Short exercise 1>
Report every line in the records that contains the string "derivedFrom", copying each line in full.

========================

Fulton student: Schools must be places where different views are welcomed, not spat upon.

I am delighted to share a new piece by Fulton County high school student Andrew Liang. He is a former reporter for the Scholastic News Kids Press and has appeared as an education commentator on the  Today Show,   CNN, and MSNBC. You can read an earlier Get Schooled essay by him here.

Given this weekend's fractious events on the presidential campaign trail, Liang's words have application well beyond college and high school campuses.

By Andrew Liang

The president of Williams College recently announced the cancellation of an upcoming speech by John Derbyshire, a former writer for the National Review known for his controversial racial views. Indeed Derbyshire had been invited to speak by a student organization called "Uncomfortable Learning," which aims to expose Williams students to provocative speakers and their beliefs.

But Williams president Adam Falk abruptly canceled Derbyshire's appearance. "We have said we wouldn't cancel speakers or prevent the expression of views except in the most extreme circumstances," Falk said in a statement. "We've found the line. Many of his expressions clearly constitute hate speech, and we will not promote such speech on this campus or in our community."

The statement suggests the college’s administration believes simply providing a platform for someone to express controversial opinions compels the college to “promote such speech” and amounts to endorsing the speaker’s beliefs. Falk, who leads one of the nation’s most prestigious liberal arts colleges, had earlier called for students to “think critically” and “express themselves fully,” but his cancellation of Derbyshire’s speech demonstrates the difficulties of encouraging students to explore different opinions while placing limits on their ability to do just that.

Yet this instance of suppressing provocative opinions on a college campus is hardly an exception. In recent months, other public figures looking to speak at universities across the nation have faced significant opposition from students solely due to their opinions.

In the past two years, both former Secretary of State Condoleezza Rice and World Bank President Robert Zoellick have decided to turn down invitations to speak at colleges after fierce student protests over their support of the Iraq War. IMF Managing Director Christine Lagarde similarly declined an invitation from Smith College after students and faculty objected towards the work of her organization, claiming the IMF was "imperialist and patriarchal."

And this past November, Yale University was embroiled in a firestorm of controversy when a faculty member responded to the university's Intercultural Affairs Committee, which had asked students to avoid "culturally unaware or insensitive" Halloween costumes.

Erika Christakis, the Associate Master of a Yale residential college, penned her own email to students, asking if there was no room “to be a little bit inappropriate or provocative” and reminding students that their peers were permitted the right to exercise their freedom of speech.

========================

Short exercise 2>
In the essay on free speech at schools, which student organization invited John Derbyshire to speak at Williams College?

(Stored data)
========================

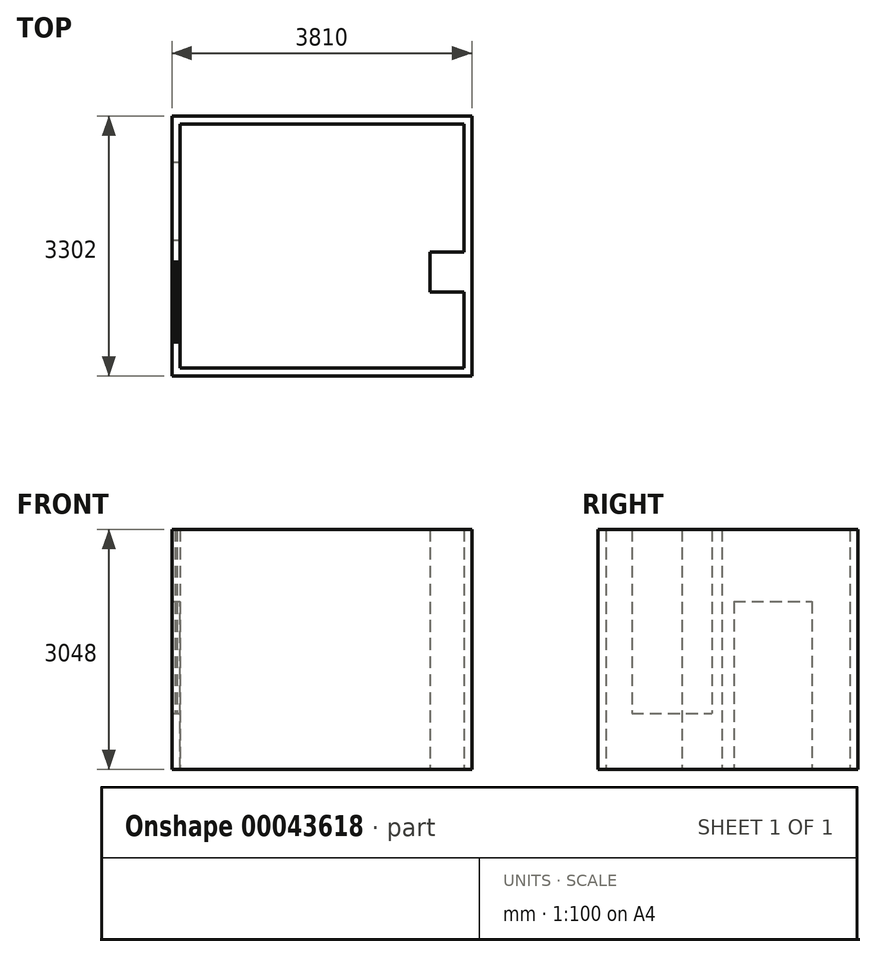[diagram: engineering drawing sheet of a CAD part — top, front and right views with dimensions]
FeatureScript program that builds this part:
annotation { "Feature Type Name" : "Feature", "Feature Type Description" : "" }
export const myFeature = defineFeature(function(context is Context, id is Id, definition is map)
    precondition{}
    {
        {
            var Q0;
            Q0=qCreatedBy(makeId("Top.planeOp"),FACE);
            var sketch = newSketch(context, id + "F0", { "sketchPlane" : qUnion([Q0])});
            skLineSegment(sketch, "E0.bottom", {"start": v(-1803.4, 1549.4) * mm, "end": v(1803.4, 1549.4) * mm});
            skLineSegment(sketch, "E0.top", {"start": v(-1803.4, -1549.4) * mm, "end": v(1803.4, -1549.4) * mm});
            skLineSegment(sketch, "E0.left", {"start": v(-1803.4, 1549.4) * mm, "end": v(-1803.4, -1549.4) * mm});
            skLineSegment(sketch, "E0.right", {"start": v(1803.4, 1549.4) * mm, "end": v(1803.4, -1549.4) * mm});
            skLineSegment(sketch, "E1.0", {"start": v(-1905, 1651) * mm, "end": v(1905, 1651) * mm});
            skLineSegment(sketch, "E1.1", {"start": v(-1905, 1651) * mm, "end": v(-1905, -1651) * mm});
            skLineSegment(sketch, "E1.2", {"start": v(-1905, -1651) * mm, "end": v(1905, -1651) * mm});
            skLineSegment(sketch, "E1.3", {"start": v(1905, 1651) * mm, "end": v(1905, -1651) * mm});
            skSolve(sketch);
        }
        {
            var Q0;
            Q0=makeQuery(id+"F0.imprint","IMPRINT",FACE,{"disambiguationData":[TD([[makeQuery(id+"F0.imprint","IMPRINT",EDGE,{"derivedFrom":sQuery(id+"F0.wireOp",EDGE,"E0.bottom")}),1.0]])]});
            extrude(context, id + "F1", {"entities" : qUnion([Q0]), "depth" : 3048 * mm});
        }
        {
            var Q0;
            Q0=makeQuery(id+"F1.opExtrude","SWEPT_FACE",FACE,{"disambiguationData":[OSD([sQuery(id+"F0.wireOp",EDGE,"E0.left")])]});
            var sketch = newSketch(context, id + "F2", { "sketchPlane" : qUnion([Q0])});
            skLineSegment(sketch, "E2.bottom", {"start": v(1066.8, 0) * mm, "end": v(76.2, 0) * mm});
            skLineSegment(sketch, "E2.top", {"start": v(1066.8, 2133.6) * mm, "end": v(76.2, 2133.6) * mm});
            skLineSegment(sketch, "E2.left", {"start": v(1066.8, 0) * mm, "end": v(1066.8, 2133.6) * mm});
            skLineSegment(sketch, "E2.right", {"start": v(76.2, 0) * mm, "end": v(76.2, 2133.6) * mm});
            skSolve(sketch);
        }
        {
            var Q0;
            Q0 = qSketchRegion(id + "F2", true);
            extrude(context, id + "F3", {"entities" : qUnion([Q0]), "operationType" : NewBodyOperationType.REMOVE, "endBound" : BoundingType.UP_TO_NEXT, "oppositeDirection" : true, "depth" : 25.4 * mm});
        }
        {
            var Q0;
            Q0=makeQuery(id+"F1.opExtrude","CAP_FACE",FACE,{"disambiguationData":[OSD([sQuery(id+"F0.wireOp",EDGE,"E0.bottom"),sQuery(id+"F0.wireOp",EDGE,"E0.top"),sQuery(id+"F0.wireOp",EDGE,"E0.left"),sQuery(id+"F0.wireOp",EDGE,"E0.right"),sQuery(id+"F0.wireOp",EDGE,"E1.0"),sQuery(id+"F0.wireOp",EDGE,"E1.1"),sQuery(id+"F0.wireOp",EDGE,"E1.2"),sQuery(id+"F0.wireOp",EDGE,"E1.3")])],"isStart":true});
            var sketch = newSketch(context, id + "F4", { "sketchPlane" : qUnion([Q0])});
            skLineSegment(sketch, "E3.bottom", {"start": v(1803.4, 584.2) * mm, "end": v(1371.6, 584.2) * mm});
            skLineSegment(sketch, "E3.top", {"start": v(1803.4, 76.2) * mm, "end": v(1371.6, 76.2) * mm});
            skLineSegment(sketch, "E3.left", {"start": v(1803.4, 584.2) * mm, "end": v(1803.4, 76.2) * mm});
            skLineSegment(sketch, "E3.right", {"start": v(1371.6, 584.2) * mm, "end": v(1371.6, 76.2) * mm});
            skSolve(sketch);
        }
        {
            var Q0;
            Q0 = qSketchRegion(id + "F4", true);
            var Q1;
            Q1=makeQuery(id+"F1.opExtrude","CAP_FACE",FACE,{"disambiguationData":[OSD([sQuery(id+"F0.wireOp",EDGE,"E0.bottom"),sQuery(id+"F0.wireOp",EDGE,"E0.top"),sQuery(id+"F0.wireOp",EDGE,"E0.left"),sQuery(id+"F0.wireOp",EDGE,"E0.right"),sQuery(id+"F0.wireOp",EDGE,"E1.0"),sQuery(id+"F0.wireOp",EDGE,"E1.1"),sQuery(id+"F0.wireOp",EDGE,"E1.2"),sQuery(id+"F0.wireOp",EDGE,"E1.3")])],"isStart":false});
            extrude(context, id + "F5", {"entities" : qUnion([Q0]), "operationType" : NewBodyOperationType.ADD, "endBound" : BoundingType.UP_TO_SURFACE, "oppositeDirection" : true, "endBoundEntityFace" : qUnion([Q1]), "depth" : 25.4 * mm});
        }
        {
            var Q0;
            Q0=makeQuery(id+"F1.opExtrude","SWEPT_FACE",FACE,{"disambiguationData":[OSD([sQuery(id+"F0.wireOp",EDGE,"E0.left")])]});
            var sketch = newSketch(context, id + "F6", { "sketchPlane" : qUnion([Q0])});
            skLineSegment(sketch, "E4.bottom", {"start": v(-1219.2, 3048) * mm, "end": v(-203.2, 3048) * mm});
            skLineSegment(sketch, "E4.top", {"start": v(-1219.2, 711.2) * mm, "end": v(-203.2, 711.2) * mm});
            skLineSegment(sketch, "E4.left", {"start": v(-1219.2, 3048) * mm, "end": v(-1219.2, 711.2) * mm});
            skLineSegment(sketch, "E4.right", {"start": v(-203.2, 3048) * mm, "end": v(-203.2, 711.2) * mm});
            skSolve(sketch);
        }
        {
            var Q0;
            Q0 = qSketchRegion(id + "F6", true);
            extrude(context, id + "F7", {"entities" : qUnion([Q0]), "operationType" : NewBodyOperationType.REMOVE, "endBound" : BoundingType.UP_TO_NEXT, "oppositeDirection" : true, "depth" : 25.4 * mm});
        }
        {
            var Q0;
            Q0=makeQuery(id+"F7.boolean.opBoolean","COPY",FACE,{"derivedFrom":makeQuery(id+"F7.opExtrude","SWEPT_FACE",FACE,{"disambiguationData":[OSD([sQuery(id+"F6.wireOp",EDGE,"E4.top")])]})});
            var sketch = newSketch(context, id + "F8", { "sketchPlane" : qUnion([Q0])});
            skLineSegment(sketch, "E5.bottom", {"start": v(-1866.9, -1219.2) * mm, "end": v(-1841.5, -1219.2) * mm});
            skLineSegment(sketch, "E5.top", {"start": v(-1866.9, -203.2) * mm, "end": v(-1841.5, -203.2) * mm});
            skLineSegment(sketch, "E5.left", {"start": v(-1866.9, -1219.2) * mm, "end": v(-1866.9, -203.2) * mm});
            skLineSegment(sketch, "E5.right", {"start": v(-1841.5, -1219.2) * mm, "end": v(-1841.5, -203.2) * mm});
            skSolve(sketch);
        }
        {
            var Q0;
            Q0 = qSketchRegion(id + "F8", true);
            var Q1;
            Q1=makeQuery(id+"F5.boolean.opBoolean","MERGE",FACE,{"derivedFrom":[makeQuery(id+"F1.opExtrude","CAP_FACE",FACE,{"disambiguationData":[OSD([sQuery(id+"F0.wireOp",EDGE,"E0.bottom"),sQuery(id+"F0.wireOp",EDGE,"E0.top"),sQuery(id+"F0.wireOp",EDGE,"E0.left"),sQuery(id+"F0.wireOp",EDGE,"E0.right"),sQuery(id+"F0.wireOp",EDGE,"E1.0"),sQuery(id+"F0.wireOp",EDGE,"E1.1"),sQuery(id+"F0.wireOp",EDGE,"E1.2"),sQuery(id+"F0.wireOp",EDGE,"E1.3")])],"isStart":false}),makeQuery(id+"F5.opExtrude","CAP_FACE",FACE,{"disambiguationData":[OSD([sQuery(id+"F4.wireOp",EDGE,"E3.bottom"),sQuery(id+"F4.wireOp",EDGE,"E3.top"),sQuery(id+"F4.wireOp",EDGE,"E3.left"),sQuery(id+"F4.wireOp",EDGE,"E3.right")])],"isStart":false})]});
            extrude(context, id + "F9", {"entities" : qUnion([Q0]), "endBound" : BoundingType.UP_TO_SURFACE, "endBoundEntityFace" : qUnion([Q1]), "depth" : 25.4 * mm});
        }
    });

========================

Full response 1>
            Q0=makeQuery(id+"F0.imprint","IMPRINT",FACE,{"disambiguationData":[TD([[makeQuery(id+"F0.imprint","IMPRINT",EDGE,{"derivedFrom":sQuery(id+"F0.wireOp",EDGE,"E0.bottom")}),1.0]])]});
            Q0=makeQuery(id+"F7.boolean.opBoolean","COPY",FACE,{"derivedFrom":makeQuery(id+"F7.opExtrude","SWEPT_FACE",FACE,{"disambiguationData":[OSD([sQuery(id+"F6.wireOp",EDGE,"E4.top")])]})});
            Q1=makeQuery(id+"F5.boolean.opBoolean","MERGE",FACE,{"derivedFrom":[makeQuery(id+"F1.opExtrude","CAP_FACE",FACE,{"disambiguationData":[OSD([sQuery(id+"F0.wireOp",EDGE,"E0.bottom"),sQuery(id+"F0.wireOp",EDGE,"E0.top"),sQuery(id+"F0.wireOp",EDGE,"E0.left"),sQuery(id+"F0.wireOp",EDGE,"E0.right"),sQuery(id+"F0.wireOp",EDGE,"E1.0"),sQuery(id+"F0.wireOp",EDGE,"E1.1"),sQuery(id+"F0.wireOp",EDGE,"E1.2"),sQuery(id+"F0.wireOp",EDGE,"E1.3")])],"isStart":false}),makeQuery(id+"F5.opExtrude","CAP_FACE",FACE,{"disambiguationData":[OSD([sQuery(id+"F4.wireOp",EDGE,"E3.bottom"),sQuery(id+"F4.wireOp",EDGE,"E3.top"),sQuery(id+"F4.wireOp",EDGE,"E3.left"),sQuery(id+"F4.wireOp",EDGE,"E3.right")])],"isStart":false})]});

Full response 2>
"Uncomfortable Learning"